Om doeltreffend op deze uitdagingen te kunnen reageren, is het van essentieel belang openheid aan te moedigen om naar elkaar te luisteren en elkaars behoeften te begrijpen. Deze inclusieve aanpak is cruciaal omdat de Europese Unie meer is dan alleen een economische instelling; het is een project dat het leven van de burgers in hoge mate vormgeeft en ingrijpend beïnvloedt, de menselijke waardigheid eerbiedigt en het nastreven van het algemeen belang ondersteunt.
In dit verband vormen kerken, confessionele groepen en niet-confessionele en levensbeschouwelijke organisaties, met hun uiteenlopende perspectieven, een integraal onderdeel van het dagelijks leven van vele Europeanen.
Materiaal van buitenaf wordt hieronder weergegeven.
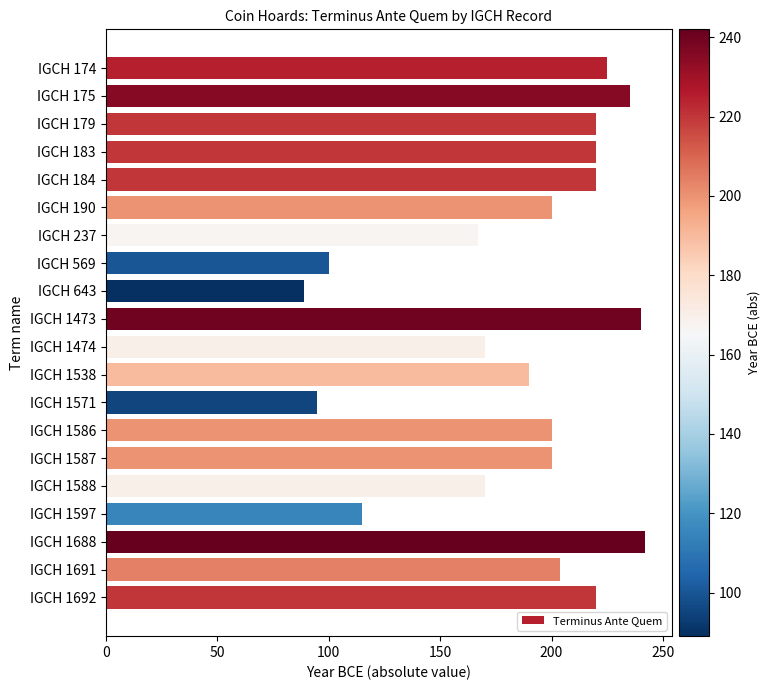

What is the smallest value displayed?

89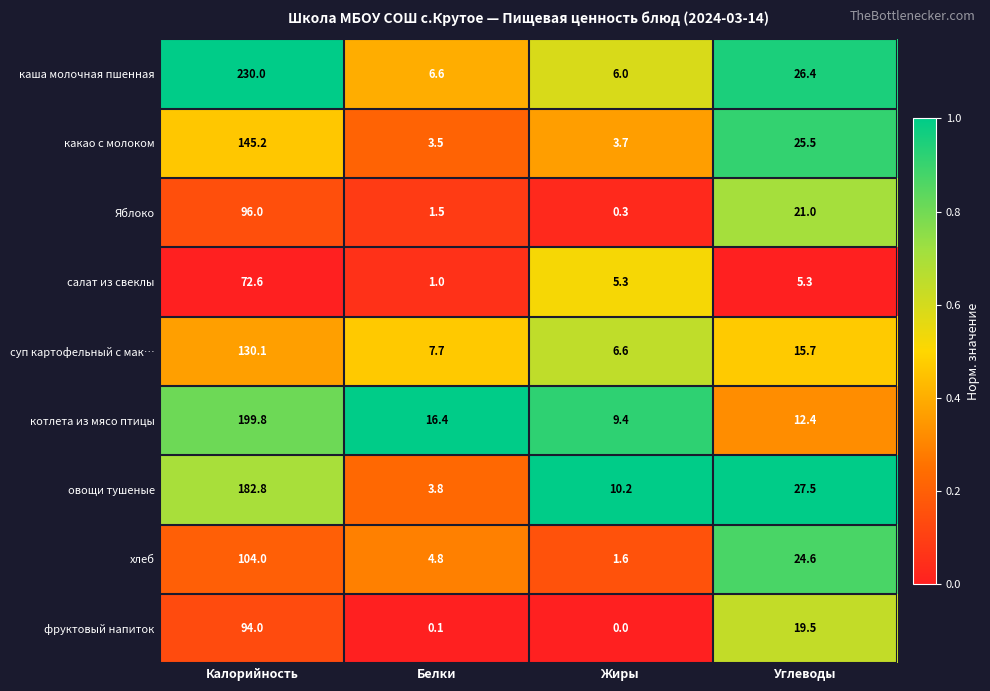

Rank the series at Калорийность from lowest to highest value.

салат из свеклы, фруктовый напиток, Яблоко, хлеб, суп картофельный с мак…, какао с молоком, овощи тушеные, котлета из мясо птицы, каша молочная пшенная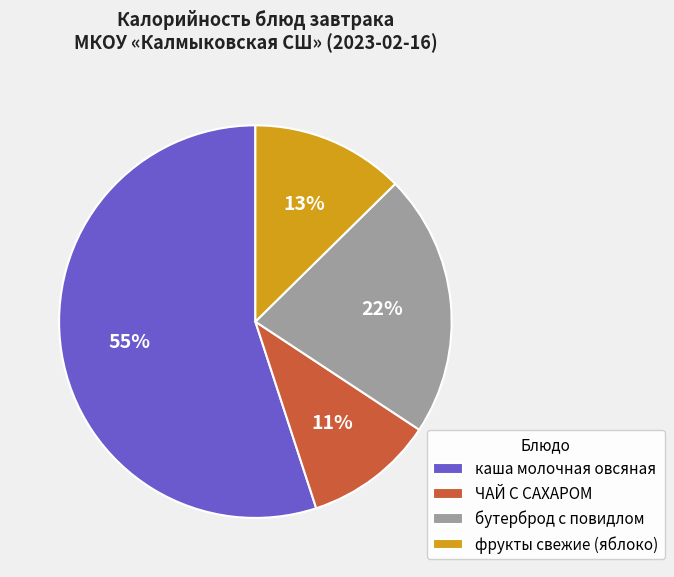

Count the number of slices in the pie.

4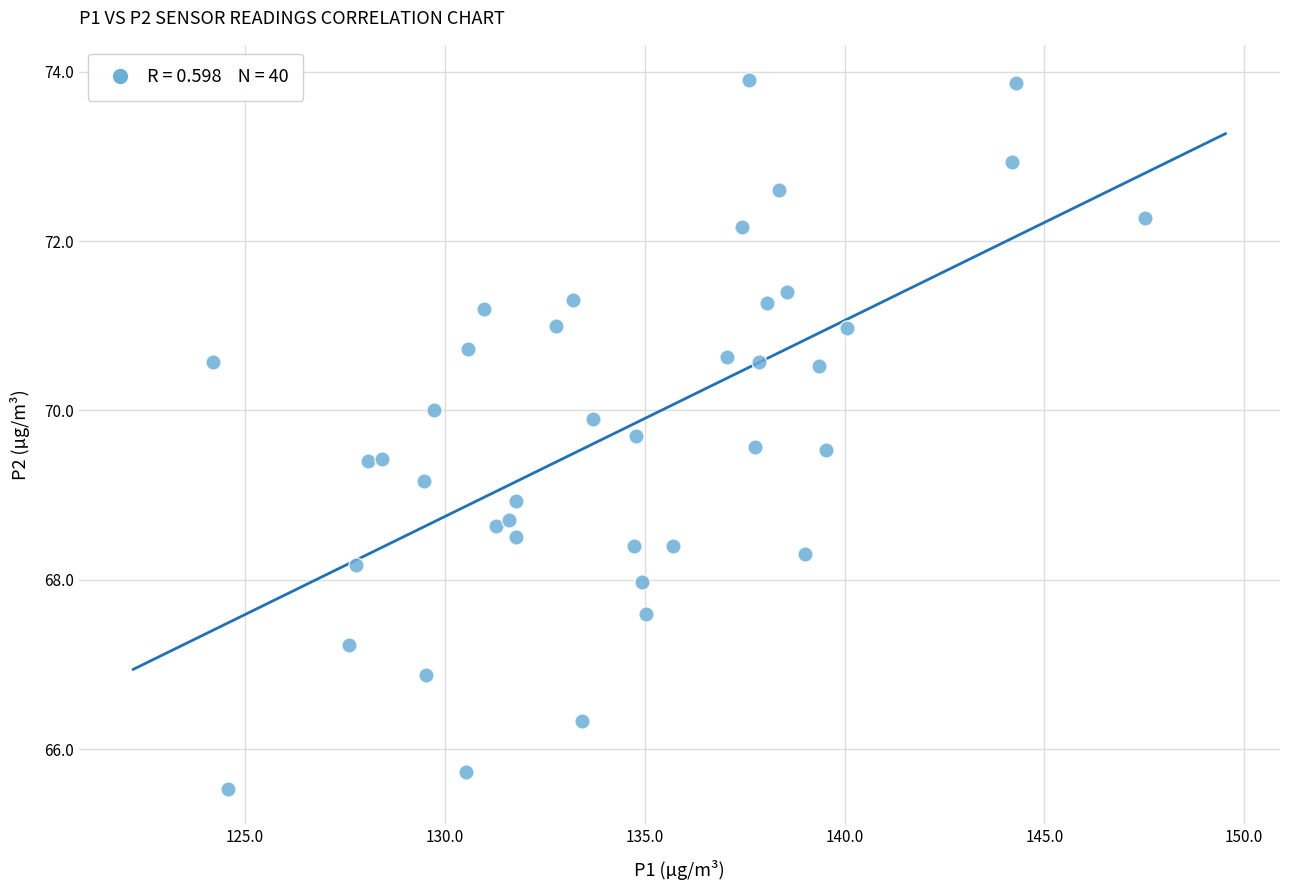

What is the range of X values (max minus min)?

23.3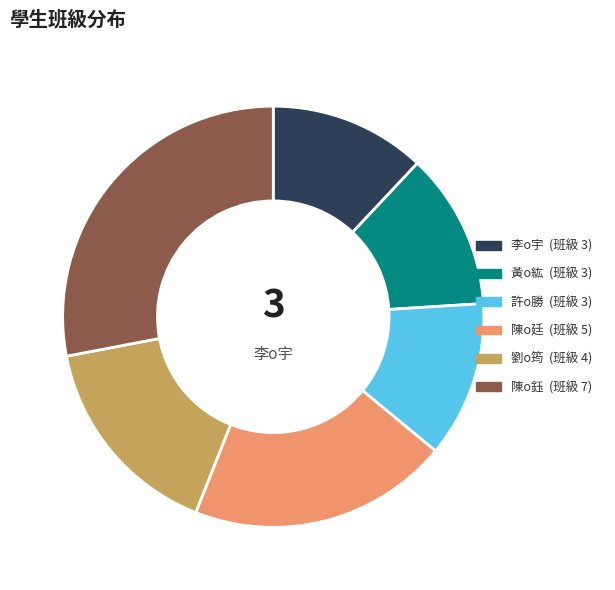

Is there any slice that represents more than half of the pie?

No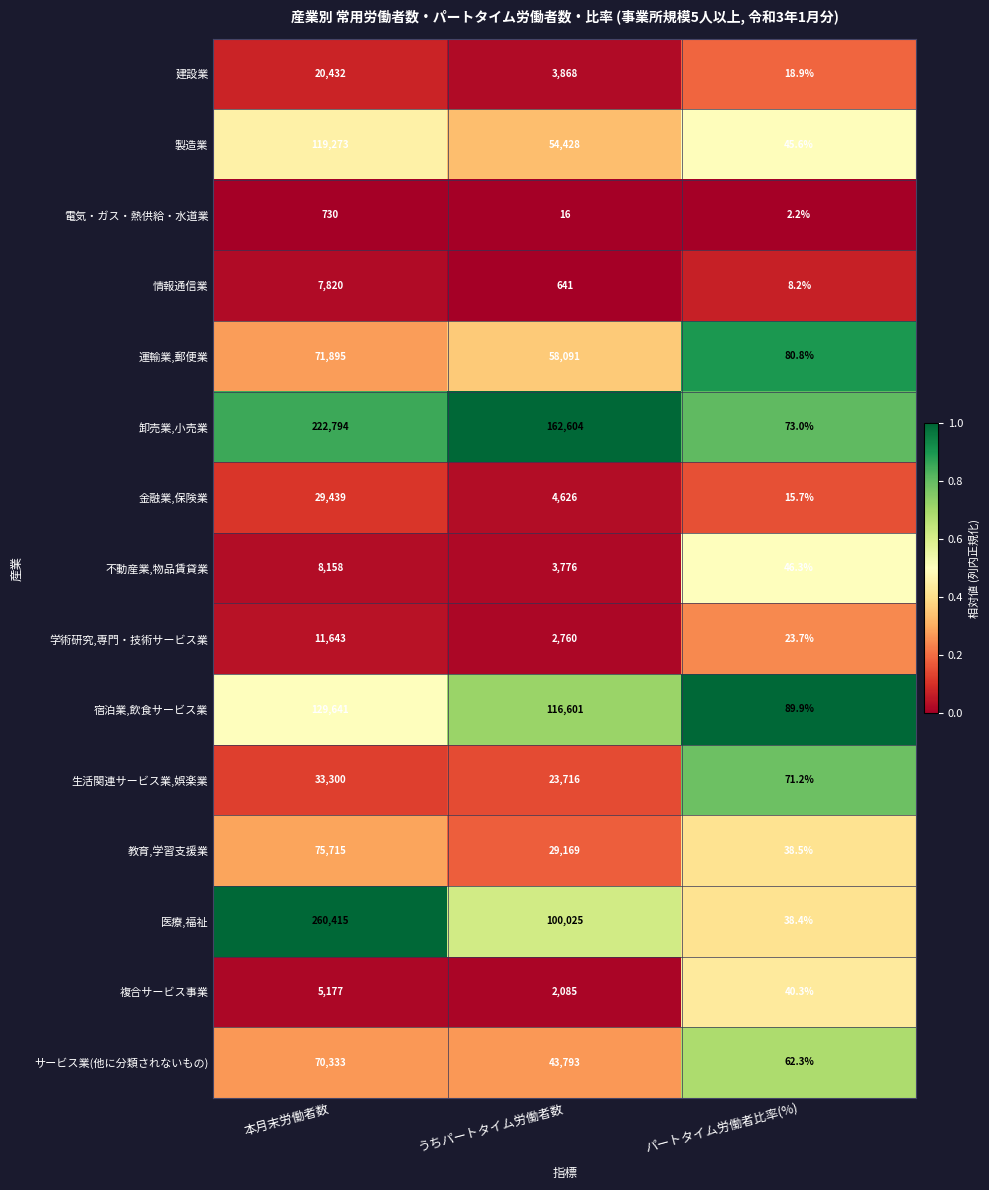

How many series are shown in this chart?

15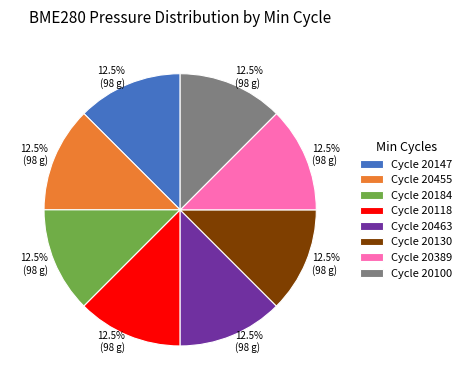

Is there a majority slice in this chart?

No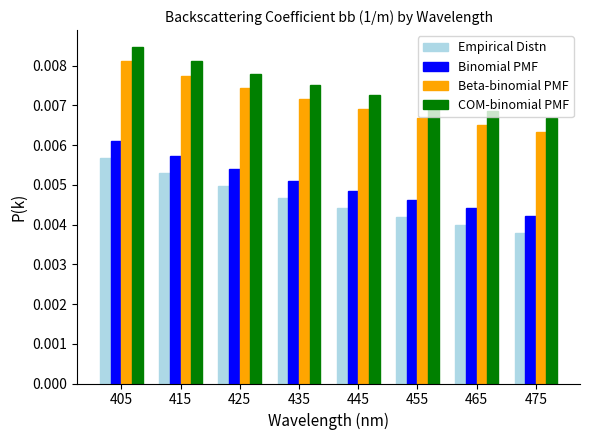

Which series has the widest spread of values?

Empirical Distn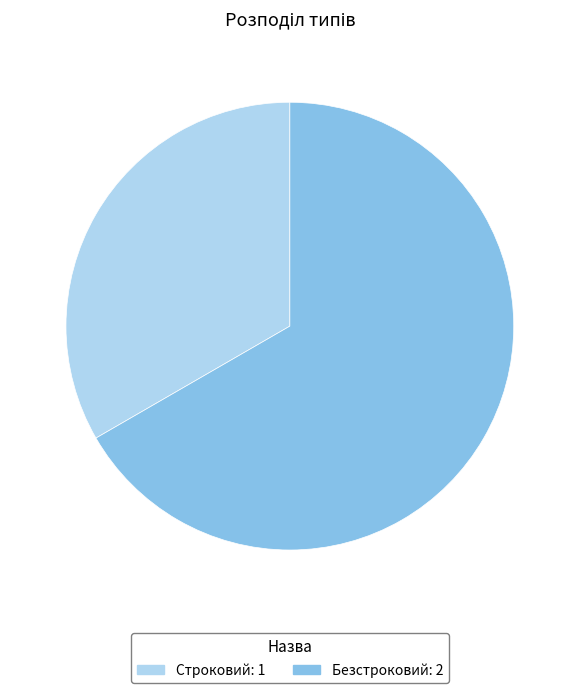

Rank the categories by value from lowest to highest.

Строковий, Безстроковий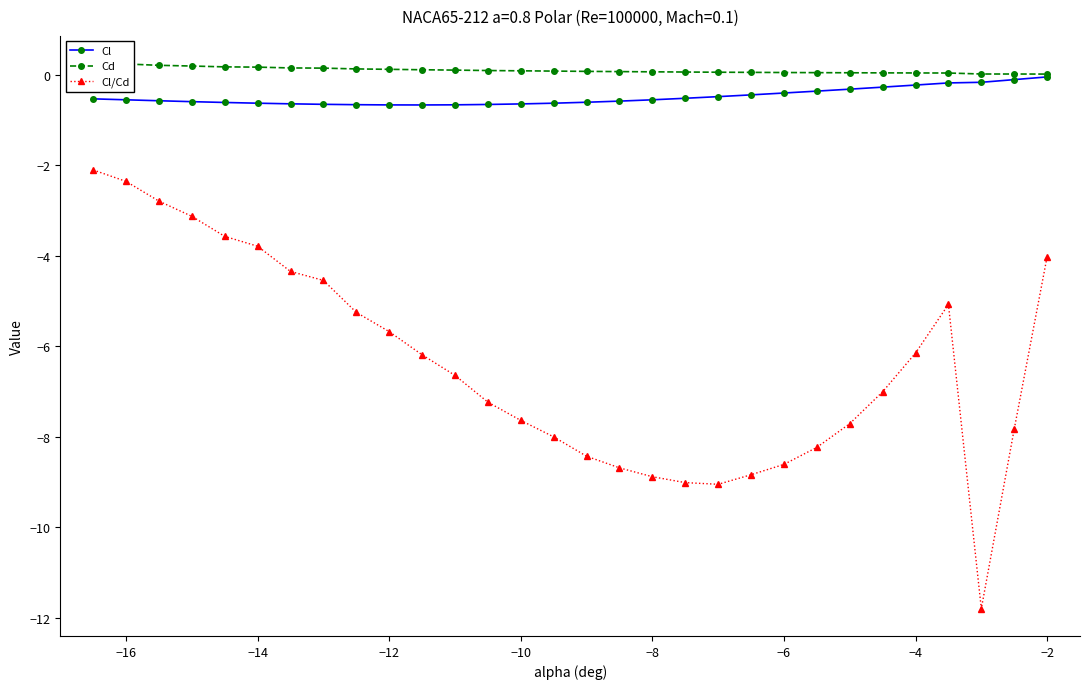

The Cl series shows -0.6 at −8. True or false?

True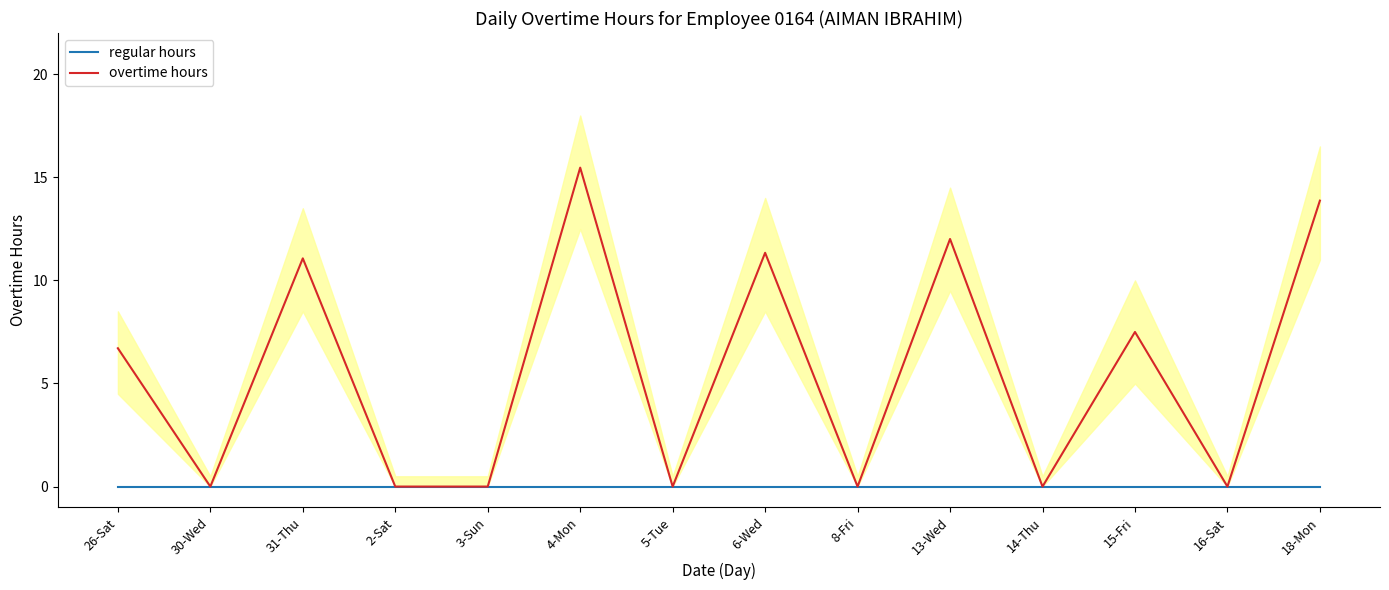

What is the maximum value shown in the chart?

15.5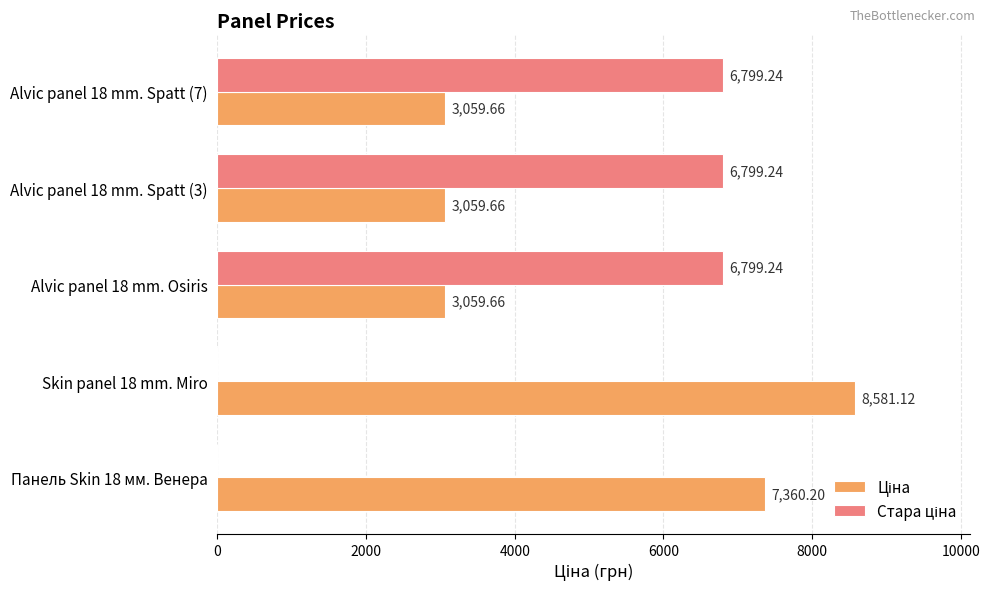

Count the number of categories in the chart.

5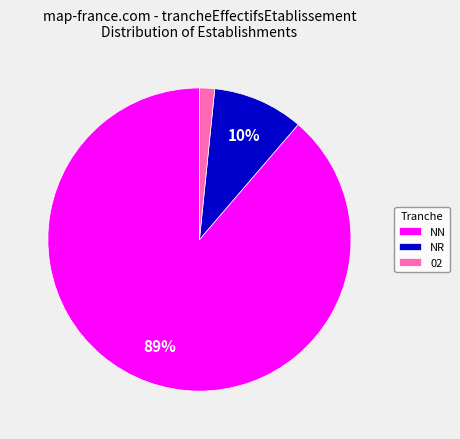

To the nearest percent, what portion does NR represent?

10%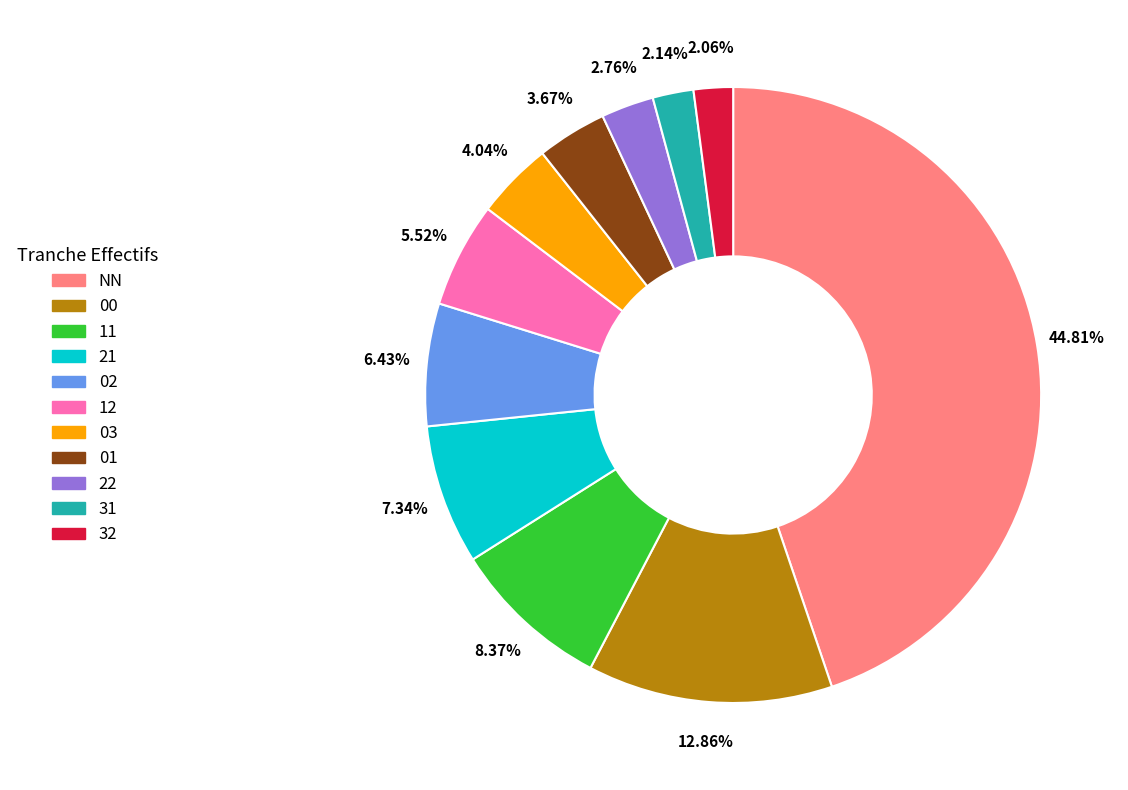

To the nearest percent, what is the difference between the largest and smallest slice percentages?

43%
Zij zijn geworteld in gemeenschappen in alle 27 lidstaten, of het nu gaat om grote steden, kleine plaatsen, dorpen of plattelandsgebieden.
Ik ben er vast van overtuigd dat het bevorderen en stimuleren van de dialoog uit hoofde van artikel 17 van groot belang is om meer begrip, wederzijdse kennis en vreedzame co-existentie te bevorderen, die op hun beurt onze democratie versterken door haar veerkrachtiger en inclusiever te maken en beter af te stemmen op de behoeften van alle burgers.
Een open en constructieve dialoog kan het besluitvormingsproces van de Europese Unie verrijken en het transparanter, participatiever en meer gericht op het algemeen belang maken, vooral in een tijd waarin politieke en sociale uitdagingen in toenemende mate verweven raken, steeds complexer worden en vaak moeilijk te duiden zijn.